> **Written task a**:
Which lines of the entries contain the word "your"? Report each of those lines in full.

> **Passage for review**:

○ ○ ○

Pachyderm
tl; dr; A combinator data component that installs Pachyderm, a data lineage and pipelining solution.
Introduction
Pachyderm is an open-source-driven solution that provides data lineage and pipelines. Data lineage is important for _provenance_; knowing the origin of downstream assets. In ML, the assets are often models and the provenance describes how the model became to be. Precise knowledge of what a model was trained upon is important for disaster recovery, auditing, and robustness.
Pipelines encode a process. This can be anything from automating pre-processing, to training and deploying models. Pachyderm's solution is unique beacuse it is backed by data lineage; i.e. data driven pipelines, not process driven ones.
Test Drive
The fastest way to get started is to use the test drive functionality provided by TestFaster. Click on the "Launch Test Drive" button below (opens a new window).
Quick Start Pachyderm Tutorial
Once the test drive has launched, click the two links to the left to get started with Pachyderm:
- Click the Jupyter link and launch the
demo.ipynb
notebook. - Click on the Dashboard link to launch the Pachyderm Enterprise Dashboard.
Usage
Prerequisites
Start by preparing your Kubernetes cluster using one of the infrastructure components or use your own cluster.
Component Usage
module "pachyderm" {
source = "combinator-ml/pachyderm/k8s"
# Optional settings go here
}
See the full configuration options below.

○ ○ ○

Collected data
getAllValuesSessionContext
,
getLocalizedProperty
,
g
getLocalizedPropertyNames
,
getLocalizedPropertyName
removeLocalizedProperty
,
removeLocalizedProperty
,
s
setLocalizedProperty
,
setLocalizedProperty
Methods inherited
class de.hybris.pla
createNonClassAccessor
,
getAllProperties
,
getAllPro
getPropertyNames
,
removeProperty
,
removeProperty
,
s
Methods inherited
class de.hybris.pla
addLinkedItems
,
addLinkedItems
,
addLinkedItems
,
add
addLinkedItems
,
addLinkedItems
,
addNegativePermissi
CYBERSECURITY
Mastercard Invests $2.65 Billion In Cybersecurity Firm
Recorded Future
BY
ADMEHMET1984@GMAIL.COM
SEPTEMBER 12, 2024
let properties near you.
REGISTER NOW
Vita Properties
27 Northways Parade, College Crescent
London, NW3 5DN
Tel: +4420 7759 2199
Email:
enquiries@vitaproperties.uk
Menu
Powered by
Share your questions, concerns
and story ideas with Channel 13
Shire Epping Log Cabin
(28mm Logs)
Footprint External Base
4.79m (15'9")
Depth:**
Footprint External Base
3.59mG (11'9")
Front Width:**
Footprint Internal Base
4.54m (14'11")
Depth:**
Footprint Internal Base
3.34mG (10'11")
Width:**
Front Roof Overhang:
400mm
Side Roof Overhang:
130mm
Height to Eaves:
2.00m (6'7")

○ ○ ○

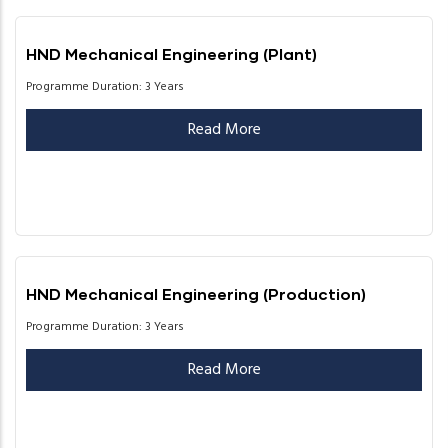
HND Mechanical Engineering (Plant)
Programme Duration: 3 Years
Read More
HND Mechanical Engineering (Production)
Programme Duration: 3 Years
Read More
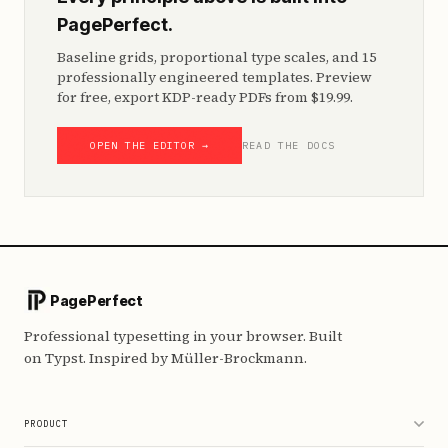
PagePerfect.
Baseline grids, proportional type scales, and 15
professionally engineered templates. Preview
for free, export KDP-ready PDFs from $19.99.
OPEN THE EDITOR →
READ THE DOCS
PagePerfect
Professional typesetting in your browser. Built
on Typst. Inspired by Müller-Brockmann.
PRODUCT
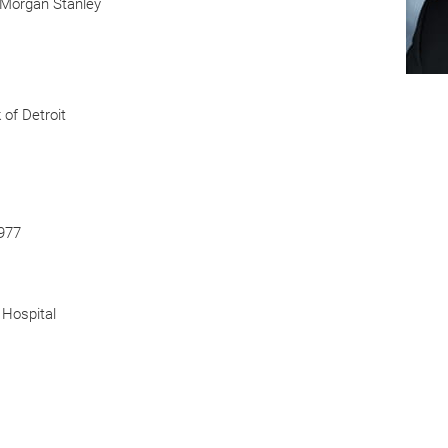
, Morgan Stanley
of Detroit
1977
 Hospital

○ ○ ○

> **Written task b**:
Do the following statements agree with the Pachyderm page? For each one, answer yes or no and quote the deciding words from the page.
(i) Pachyderm provides data lineage and pipelines.
(ii) Pachyderm's pipelines are process driven rather than data driven.
(iii) The Jupyter link launches the Pachyderm Enterprise Dashboard.

> **Task solution a**:
Share your questions, concerns
Professional typesetting in your browser. Built

> **Task solution b**:
(i) Yes: "Pachyderm is an open-source-driven solution that provides data lineage and pipelines."
(ii) No: "data driven pipelines, not process driven ones."
(iii) No: "Click on the Dashboard link to launch the Pachyderm Enterprise Dashboard."